## [TASK DETAILS]
From the listing below, pull out every line that contains the word "Which", matching case exactly.
━━━━━━━━━━
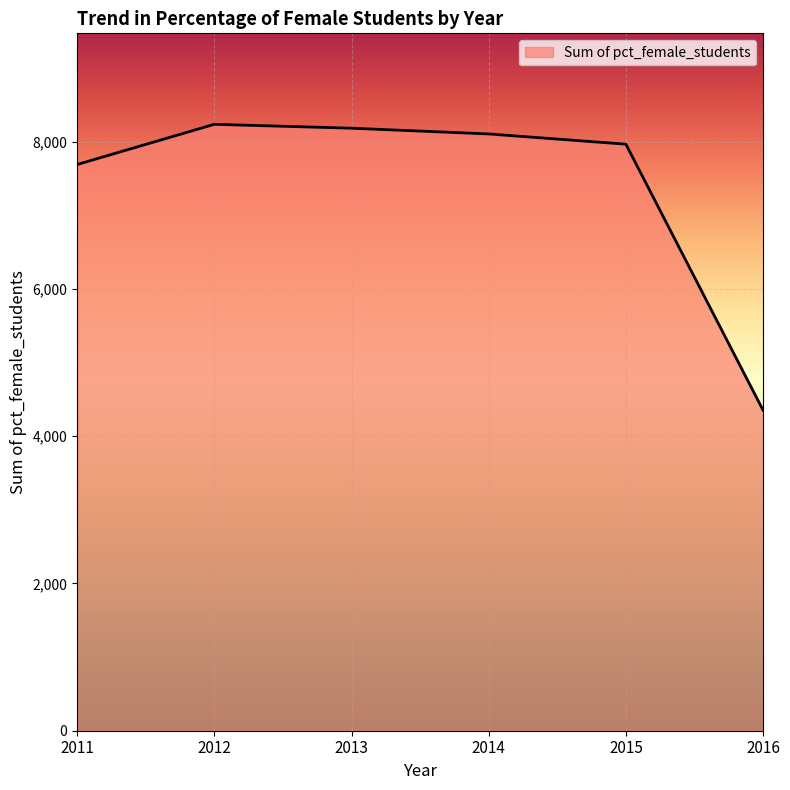

Which has a higher value, 2015 or 2012?

2012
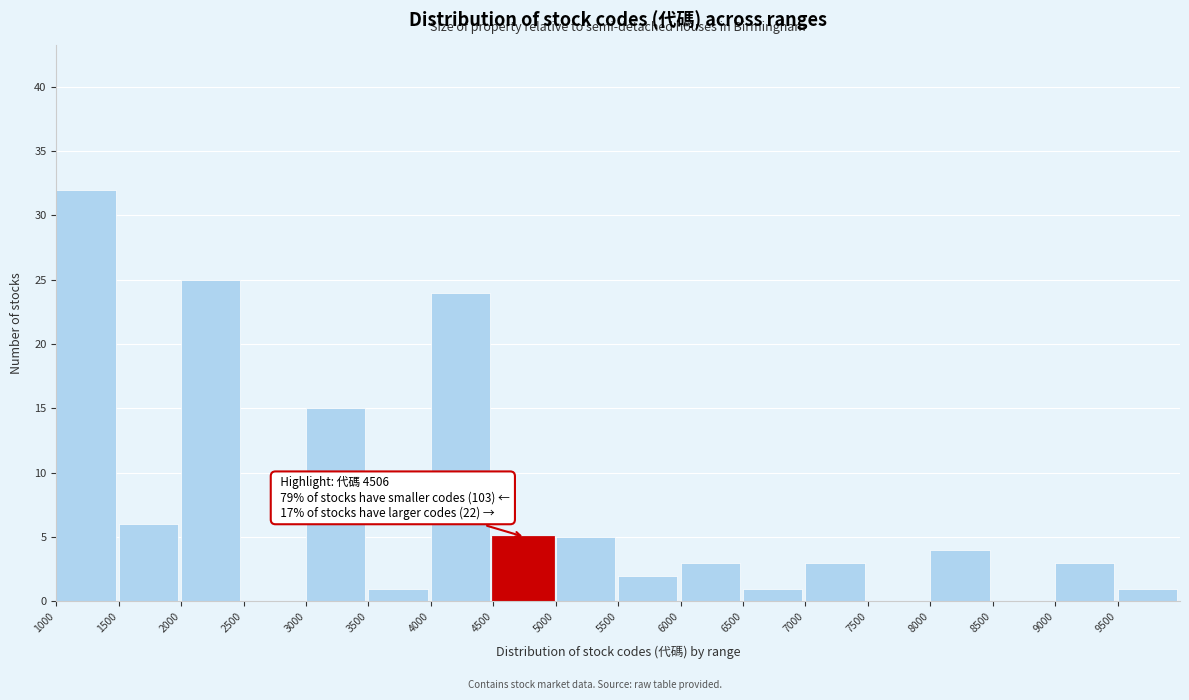

Which range on the x-axis has the tallest bar?

1000 to 1500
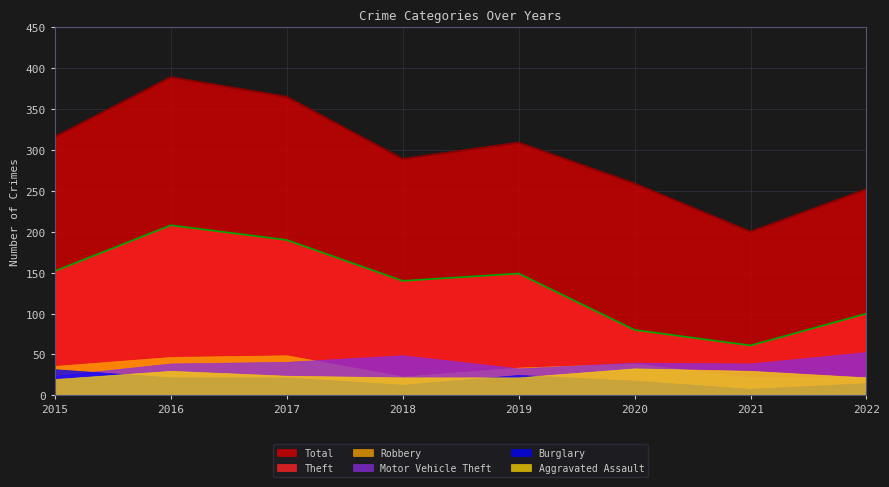

True or false: Motor Vehicle Theft and Theft cross at least once.

False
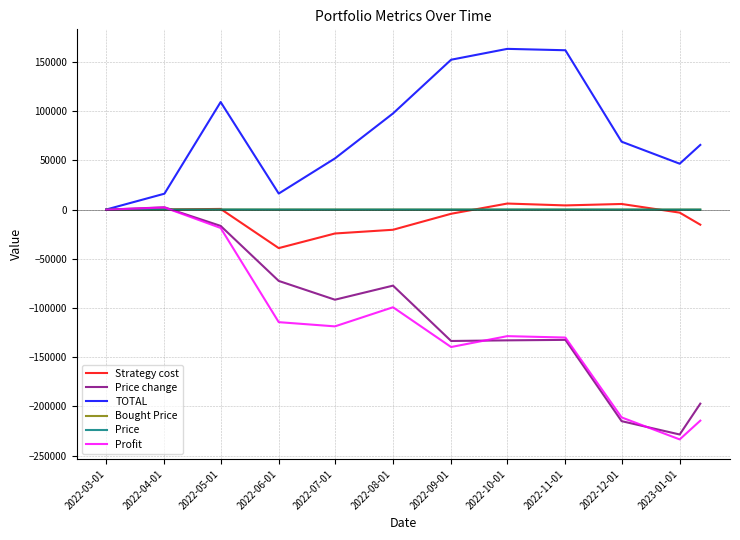

Which series has the largest range (max minus min)?

Profit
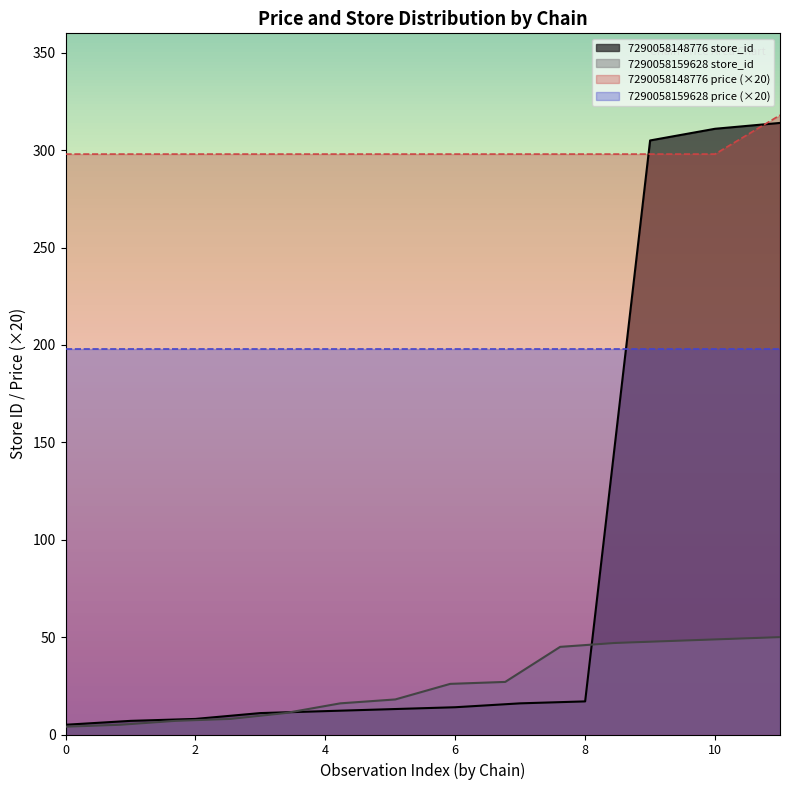

True or false: 7290058148776 store_id and 7290058148776 price (×20) intersect in this chart.

True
━━━━━━━━━━
## [SOLUTION FOR THIS EXERCISE]
Which has a higher value, 2015 or 2012?
Which range on the x-axis has the tallest bar?
Which series has the largest range (max minus min)?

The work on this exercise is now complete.